If Brazil's 2006 team has high hopes of repeating, they ought to take a turn back in time and analyze the blueprint laid by the 1962 Brazilian team that defended its title in Chile. Brazil's success came in spite of losing superstar Pele in its second game of the tournament. It was the trio of Garrincha, Amarildo and Vava that helped their team secure back-to-back FIFA titles. A 3-1 victory over Czechoslovakia finished the tournament with a group of players that had been labeled 'one of the most talented generations of footballers the world has ever seen.'
If Brazil's chances come down to pure talent, then back-to-back titles could be a real possibility. Boasting such stars as Ronaldinho, Ronaldo, Kaka and Adriano, this year's Brazil squad has as few weaknesses as any team in the tournament. Dida, its excellent keeper, provides security for the defense, but defensive depth is also a plus. The likes of Cafu, Cicinho, Roque Junior and Roberto Carlos all have valuable experience that will prove important come June.
While Ronaldo and Ronaldinho set the pace offensively and are capable of scoring in every match, the young breed of newcomers will provide the edge Brazil needs to overcome opposing defenses. Juninho Pernambucano, Julio Baptista and the next great Brazilian footballer Robinho will add offensive depth to the mix of veteran talent.

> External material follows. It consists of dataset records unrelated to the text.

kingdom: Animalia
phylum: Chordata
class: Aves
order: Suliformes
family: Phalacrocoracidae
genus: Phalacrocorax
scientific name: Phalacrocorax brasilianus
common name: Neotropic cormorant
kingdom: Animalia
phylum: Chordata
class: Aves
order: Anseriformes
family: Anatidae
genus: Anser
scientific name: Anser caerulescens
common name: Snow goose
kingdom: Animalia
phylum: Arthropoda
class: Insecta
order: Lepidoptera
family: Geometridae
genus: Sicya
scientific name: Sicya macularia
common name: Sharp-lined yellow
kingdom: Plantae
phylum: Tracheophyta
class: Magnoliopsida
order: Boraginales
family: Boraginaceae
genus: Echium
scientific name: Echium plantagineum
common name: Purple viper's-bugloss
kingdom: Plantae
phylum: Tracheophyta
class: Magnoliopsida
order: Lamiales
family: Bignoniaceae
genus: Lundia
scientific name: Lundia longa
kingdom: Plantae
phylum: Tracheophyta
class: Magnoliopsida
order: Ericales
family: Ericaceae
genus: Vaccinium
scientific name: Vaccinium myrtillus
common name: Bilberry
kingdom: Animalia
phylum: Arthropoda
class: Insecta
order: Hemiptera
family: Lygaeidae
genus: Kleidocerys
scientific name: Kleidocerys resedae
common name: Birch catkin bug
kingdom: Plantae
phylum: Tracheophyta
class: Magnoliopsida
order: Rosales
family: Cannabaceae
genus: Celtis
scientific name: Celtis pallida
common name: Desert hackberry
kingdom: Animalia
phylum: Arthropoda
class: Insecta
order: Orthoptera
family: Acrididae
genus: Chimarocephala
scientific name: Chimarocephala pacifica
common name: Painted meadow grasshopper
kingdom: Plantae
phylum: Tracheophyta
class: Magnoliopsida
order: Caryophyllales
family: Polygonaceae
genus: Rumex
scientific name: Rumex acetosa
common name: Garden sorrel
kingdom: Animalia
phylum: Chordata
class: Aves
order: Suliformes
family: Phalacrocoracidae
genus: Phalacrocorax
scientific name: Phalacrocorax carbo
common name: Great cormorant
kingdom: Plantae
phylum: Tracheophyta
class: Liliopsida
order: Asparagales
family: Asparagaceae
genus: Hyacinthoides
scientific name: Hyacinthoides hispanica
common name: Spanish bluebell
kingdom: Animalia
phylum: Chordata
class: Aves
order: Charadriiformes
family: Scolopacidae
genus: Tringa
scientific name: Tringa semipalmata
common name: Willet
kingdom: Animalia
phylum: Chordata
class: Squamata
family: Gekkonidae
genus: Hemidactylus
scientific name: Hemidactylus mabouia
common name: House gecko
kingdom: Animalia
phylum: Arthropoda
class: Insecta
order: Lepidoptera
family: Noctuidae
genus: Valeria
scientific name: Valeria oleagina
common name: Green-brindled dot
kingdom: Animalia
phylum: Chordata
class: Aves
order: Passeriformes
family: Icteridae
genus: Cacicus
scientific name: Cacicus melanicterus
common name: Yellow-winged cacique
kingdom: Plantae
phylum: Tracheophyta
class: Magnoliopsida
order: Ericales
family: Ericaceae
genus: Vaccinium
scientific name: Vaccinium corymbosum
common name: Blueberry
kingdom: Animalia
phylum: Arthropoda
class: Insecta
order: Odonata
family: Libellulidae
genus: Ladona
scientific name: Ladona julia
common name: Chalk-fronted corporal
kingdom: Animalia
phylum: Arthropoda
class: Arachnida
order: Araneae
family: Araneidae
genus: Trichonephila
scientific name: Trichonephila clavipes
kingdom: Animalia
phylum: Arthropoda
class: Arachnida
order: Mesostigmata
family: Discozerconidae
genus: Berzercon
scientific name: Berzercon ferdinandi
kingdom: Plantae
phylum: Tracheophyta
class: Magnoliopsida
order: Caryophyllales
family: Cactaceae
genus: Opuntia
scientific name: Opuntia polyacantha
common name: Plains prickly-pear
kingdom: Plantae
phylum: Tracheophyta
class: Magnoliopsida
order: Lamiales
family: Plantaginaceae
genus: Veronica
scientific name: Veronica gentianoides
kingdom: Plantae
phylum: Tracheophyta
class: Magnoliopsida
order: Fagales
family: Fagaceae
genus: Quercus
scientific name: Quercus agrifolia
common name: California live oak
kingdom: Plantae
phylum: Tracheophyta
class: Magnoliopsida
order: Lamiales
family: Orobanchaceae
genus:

If history sides with the field for the 2006 World Cup, Brazil would not be the first favorite to disappoint. One team's failure that we have witnessed could be seen similarly in Brazil's chances. In Korea in 2002 the French arrived as one of the heavy tournament favorites. They had captured FIFA gold previously in 1998 as the hosts, but four years later they fell flat on their faces. Although this same French class of players that headed to the 1998 World Cup notably were victorious two years earlier at the UEFA European Championship and labeled vastly improved, Zinedine Zidane and company were dethroned, and in the first round no less. As if their tournament flop weren't enough, they failed to score a single goal throughout their matches.
While Brazil knows it is capable of repeating, being only one of two teams to ever accomplish that feat, they also have been on the other side of the spectrum. In 1966, in England, Brazil became the first defending champions to be knocked out in the first phase of a FIFA World Cup. Despite having stars Pele and Garrincha on the field, their efforts were not enough to overcome defeats by both Hungary and Portugal.
Brazil is more than capable of securing its sixth World Cup title. However, if the Seleção wish to advance and challenge the world's best they must avoid a letdown and history's grim reality for defending champions.